Haplotype H5, characterized by CFI*Ah, prevails mainly in East Asian populations. The highest frequencies were observed in Han Chinese from Changsha and the second highest in Thais. An isoelectric focusing study showed that Chengdu had the highest frequency for CFI*A (0.153) among the data obtained to date (Zhang et al. 1999). This haplotype flowed into Japan and Korea with fairly high frequencies. According to an HLA study (Tokunaga et al. 1996), there are multiple migration and dispersal routes in East Asia. This haplotype may have dispersed to Japan like HLA haplotypes B46-DR9 and B54-DR4. Khalha and Buryat in Mongolia showed low frequencies among East Asian populations. The frequencies of haplotype H5 were higher in the southern part of East Asia than in the northern part. There was a significant correlation between allele frequencies and the degree of latitude in 15 East Asian populations (r = −0.872, P < 0.001), showing a south-north downward geographical gradient. The Indian population investigated here belongs to the Gujars, who are an important population of northern India. The frequency in the Gujars was similar to that (0.058) in the Newars from Nepal (Yuasa et al. 1988). It is noteworthy that haplotype H5 occurred at fairly high frequencies in the northern part of South Asia. The distribution of haplotype H5 reflects the migration of ancient southeastern Asians. Haplotype H6 was observed only in a Japanese individual.

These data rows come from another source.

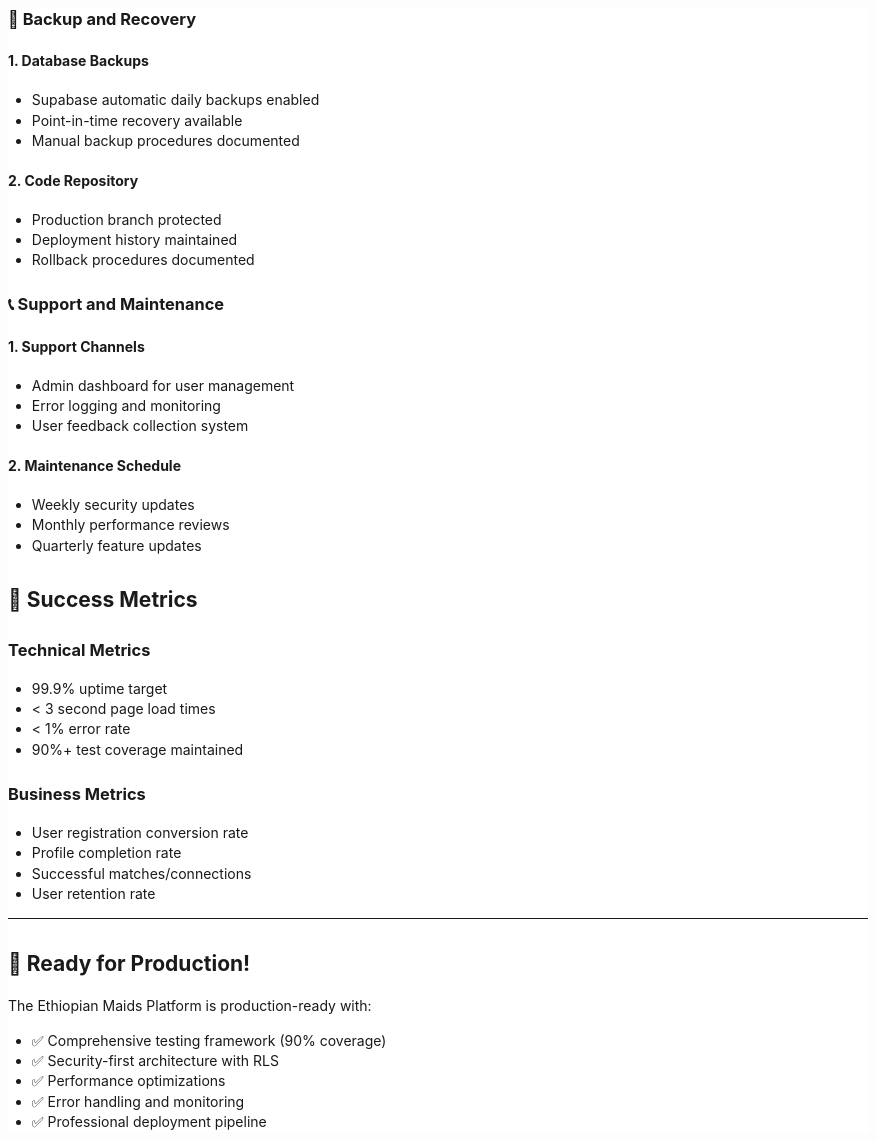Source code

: ### 🔄 **Backup and Recovery**

#### **1. Database Backups**

- Supabase automatic daily backups enabled
- Point-in-time recovery available
- Manual backup procedures documented

#### **2. Code Repository**

- Production branch protected
- Deployment history maintained
- Rollback procedures documented

### 📞 **Support and Maintenance**

#### **1. Support Channels**

- Admin dashboard for user management
- Error logging and monitoring
- User feedback collection system

#### **2. Maintenance Schedule**

- Weekly security updates
- Monthly performance reviews
- Quarterly feature updates

## 🎯 **Success Metrics**

### **Technical Metrics**

- 99.9% uptime target
- < 3 second page load times
- < 1% error rate
- 90%+ test coverage maintained

### **Business Metrics**

- User registration conversion rate
- Profile completion rate
- Successful matches/connections
- User retention rate

---

## 🚀 **Ready for Production!**

The Ethiopian Maids Platform is production-ready with:

- ✅ Comprehensive testing framework (90% coverage)
- ✅ Security-first architecture with RLS
- ✅ Performance optimizations
- ✅ Error handling and monitoring
- ✅ Professional deployment pipeline

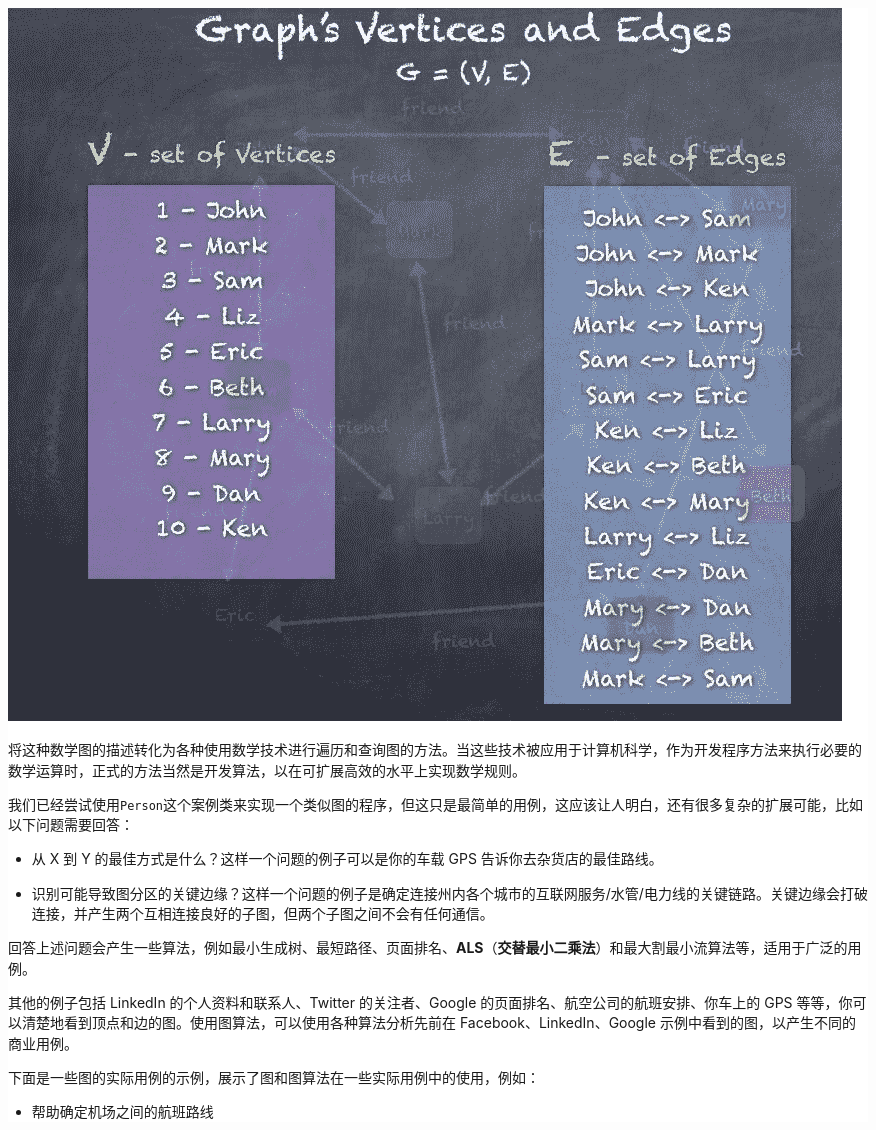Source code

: ![](img/00016.jpeg)

将这种数学图的描述转化为各种使用数学技术进行遍历和查询图的方法。当这些技术被应用于计算机科学，作为开发程序方法来执行必要的数学运算时，正式的方法当然是开发算法，以在可扩展高效的水平上实现数学规则。

我们已经尝试使用`Person`这个案例类来实现一个类似图的程序，但这只是最简单的用例，这应该让人明白，还有很多复杂的扩展可能，比如以下问题需要回答：

+   从 X 到 Y 的最佳方式是什么？这样一个问题的例子可以是你的车载 GPS 告诉你去杂货店的最佳路线。

+   识别可能导致图分区的关键边缘？这样一个问题的例子是确定连接州内各个城市的互联网服务/水管/电力线的关键链路。关键边缘会打破连接，并产生两个互相连接良好的子图，但两个子图之间不会有任何通信。

回答上述问题会产生一些算法，例如最小生成树、最短路径、页面排名、**ALS**（**交替最小二乘法**）和最大割最小流算法等，适用于广泛的用例。

其他的例子包括 LinkedIn 的个人资料和联系人、Twitter 的关注者、Google 的页面排名、航空公司的航班安排、你车上的 GPS 等等，你可以清楚地看到顶点和边的图。使用图算法，可以使用各种算法分析先前在 Facebook、LinkedIn、Google 示例中看到的图，以产生不同的商业用例。

下面是一些图的实际用例的示例，展示了图和图算法在一些实际用例中的使用，例如：

+   帮助确定机场之间的航班路线
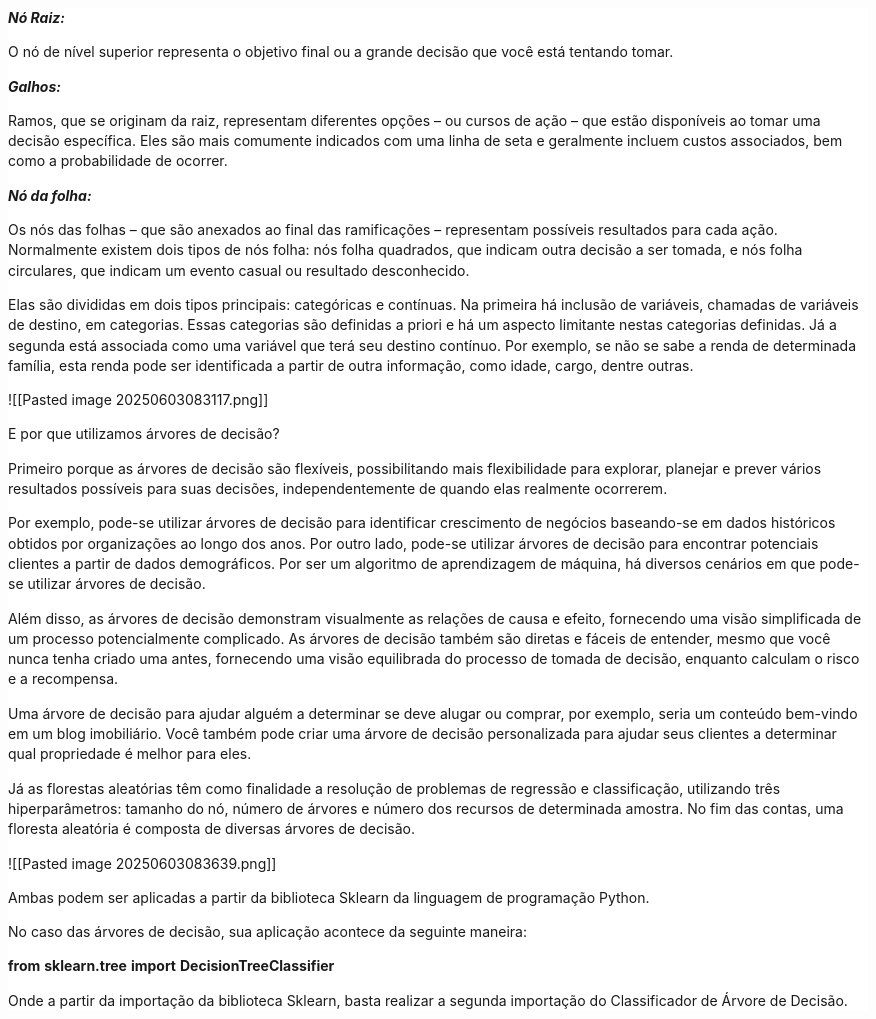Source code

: **_Nó Raiz:_**

O nó de nível superior representa o objetivo final ou a grande decisão que você está tentando tomar.

**_Galhos:_**

Ramos, que se originam da raiz, representam diferentes opções – ou cursos de ação – que estão disponíveis ao tomar uma decisão específica. Eles são mais comumente indicados com uma linha de seta e geralmente incluem custos associados, bem como a probabilidade de ocorrer.

**_Nó da folha:_**

Os nós das folhas – que são anexados ao final das ramificações – representam possíveis resultados para cada ação. Normalmente existem dois tipos de nós folha: nós folha quadrados, que indicam outra decisão a ser tomada, e nós folha circulares, que indicam um evento casual ou resultado desconhecido.

Elas são divididas em dois tipos principais: categóricas e contínuas. Na primeira há inclusão de variáveis, chamadas de variáveis de destino, em categorias. Essas categorias são definidas a priori e há um aspecto limitante nestas categorias definidas. Já a segunda está associada como uma variável que terá seu destino contínuo. Por exemplo, se não se sabe a renda de determinada família, esta renda pode ser identificada a partir de outra informação, como idade, cargo, dentre outras.

![[Pasted image 20250603083117.png]]

E por que utilizamos árvores de decisão?

Primeiro porque as árvores de decisão são flexíveis, possibilitando mais flexibilidade para explorar, planejar e prever vários resultados possíveis para suas decisões, independentemente de quando elas realmente ocorrerem.

Por exemplo, pode-se utilizar árvores de decisão para identificar crescimento de negócios baseando-se em dados históricos obtidos por organizações ao longo dos anos. Por outro lado, pode-se utilizar árvores de decisão para encontrar potenciais clientes a partir de dados demográficos. Por ser um algoritmo de aprendizagem de máquina, há diversos cenários em que pode-se utilizar árvores de decisão.

Além disso, as árvores de decisão demonstram visualmente as relações de causa e efeito, fornecendo uma visão simplificada de um processo potencialmente complicado. As árvores de decisão também são diretas e fáceis de entender, mesmo que você nunca tenha criado uma antes, fornecendo uma visão equilibrada do processo de tomada de decisão, enquanto calculam o risco e a recompensa.

Uma árvore de decisão para ajudar alguém a determinar se deve alugar ou comprar, por exemplo, seria um conteúdo bem-vindo em um blog imobiliário. Você também pode criar uma árvore de decisão personalizada para ajudar seus clientes a determinar qual propriedade é melhor para eles.

Já as florestas aleatórias têm como finalidade a resolução de problemas de regressão e classificação, utilizando três hiperparâmetros: tamanho do nó, número de árvores e número dos recursos de determinada amostra. No fim das contas, uma floresta aleatória é composta de diversas árvores de decisão.

![[Pasted image 20250603083639.png]]

Ambas podem ser aplicadas a partir da biblioteca Sklearn da linguagem de programação Python.

No caso das árvores de decisão, sua aplicação acontece da seguinte maneira:

**from** **sklearn.tree** **import** **DecisionTreeClassifier**

Onde a partir da importação da biblioteca Sklearn, basta realizar a segunda importação do Classificador de Árvore de Decisão.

In conclusion, this study has presented molecular evidence of the CFI polymorphism. Haplotypes characterized by CFI*As and CFI*Ah are unique in their distribution. It would be interesting to scrutinize whether there are differences in frequency of haplotype H3 among Japanese living in various areas, including the Kyushu and the Nansei islands. East Asians are divided into northern and southern populations (Tokunaga et al. 1996; Xue et al. 2006). Haplotype H5 is characteristic of the southern populations. However, this allele was also detected in South Asians. There may be some populations with higher frequencies in Tibet and the western part of China.